Pitt Faculty Expert Available to Comment on the Ongoing Power Outage in India, Vulnerability of National Power Grids

Contact:  412-624-4147

PITTSBURGH—The world saw its two largest power outages in two days this week as darkness crippled roughly half of India and spread across an area whose population is more than 700 million—nearly 10 percent of the world’s population. While the main cause of the outage is still unclear, U.S. energy experts say it’s unlikely the U.S. power grid could experience a similar outage because of the relative superiority of our infrastructure and the procedures by which we plan, operate, and maintain the highly interconnected power networks across the country.

“The U.S. grid is not as vulnerable as places like India, but it is an aging grid that needs continued expansion, modernization, investment, and new technologies to maintain high reliability levels,” says Gregory Reed, director of the Electric Power Initiative and professor of electric power engineering in Pitt’s Swanson School of Engineering and associate director of Pitt’s Center for Energy. “However, as we witnessed with the massive storm system on June 29 that disabled power across the East Coast, the aging grid in some areas is increasingly vulnerable to storms and other natural disasters.

“These outages impact our regional and economies in terms of lost revenues and day-to-day business,” Reed adds. “Yet on a human scale they are inconvenient, frustrating, and sometimes dangerous, especially when occurring during extreme heat or cold waves that put children and the elderly at risk. Addressing the nation’s power grid becomes a greater priority each time one of these blackouts occurs.”

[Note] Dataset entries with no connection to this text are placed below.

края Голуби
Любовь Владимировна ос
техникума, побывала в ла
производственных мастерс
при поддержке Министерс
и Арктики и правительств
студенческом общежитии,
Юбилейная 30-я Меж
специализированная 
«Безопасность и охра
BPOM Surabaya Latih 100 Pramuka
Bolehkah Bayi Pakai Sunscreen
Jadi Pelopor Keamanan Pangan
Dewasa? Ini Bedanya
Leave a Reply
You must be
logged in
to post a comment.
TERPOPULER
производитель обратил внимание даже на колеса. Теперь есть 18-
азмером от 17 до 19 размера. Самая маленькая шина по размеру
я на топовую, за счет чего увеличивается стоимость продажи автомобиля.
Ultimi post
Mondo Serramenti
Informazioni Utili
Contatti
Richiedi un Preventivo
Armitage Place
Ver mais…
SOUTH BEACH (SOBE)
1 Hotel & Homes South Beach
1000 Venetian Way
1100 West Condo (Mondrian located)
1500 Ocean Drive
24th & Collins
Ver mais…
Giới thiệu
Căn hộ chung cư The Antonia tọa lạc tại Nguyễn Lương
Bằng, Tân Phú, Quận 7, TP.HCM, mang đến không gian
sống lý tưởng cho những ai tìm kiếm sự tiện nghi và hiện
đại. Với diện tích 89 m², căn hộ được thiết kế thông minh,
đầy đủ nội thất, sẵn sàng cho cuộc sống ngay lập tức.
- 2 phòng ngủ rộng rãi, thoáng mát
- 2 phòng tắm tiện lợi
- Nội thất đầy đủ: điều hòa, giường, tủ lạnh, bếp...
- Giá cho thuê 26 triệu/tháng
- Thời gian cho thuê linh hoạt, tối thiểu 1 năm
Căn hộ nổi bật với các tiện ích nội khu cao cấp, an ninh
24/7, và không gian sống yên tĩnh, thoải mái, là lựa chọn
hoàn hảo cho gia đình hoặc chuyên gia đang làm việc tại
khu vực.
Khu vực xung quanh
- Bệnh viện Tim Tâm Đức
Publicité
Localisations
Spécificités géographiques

Reed is available to comment on the U.S. power grid as it relates to energy, infrastructure, and economic value. He is also able to comment on the following issues:

  • Power electronics (FACTS, HVDC) and control technologies;
  • Renewable energy systems and integration;
  • Smart grid technologies and applications;
  • Direct Current (DC) technology and research;
  • Energy storage systems and developments;
  • Energy efficiency and energy management; and
  • Power quality.

Reed may be reached at (412) 389-7503 or gfr3@pitt.edu from 8 to 9:30 a.m. or from 3 to 5 p.m. on Aug. 1; 10-11 a.m. or 2-3 p.m. Aug. 2; or 8 a.m.-3 p.m. Aug. 3.

Reed has more than 27 years of combined industry and academic experience in the electric power and energy arena—including engineering, R&D, and executive management positions throughout his career with the Consolidated Edison of New York Inc., ABB Inc., Mitsubishi Electric Corp., and DNV-KEMA Inc. He has authored or co-authored more than 75 papers and technical articles in the areas of electric power system analysis, the applications of advanced power systems and power electronics technologies, and power engineering education. In his roles at Pitt, Reed is responsible for providing the vision and leadership for the multidisciplinary activities of the electric power engineering program’s educational, research, and outreach components.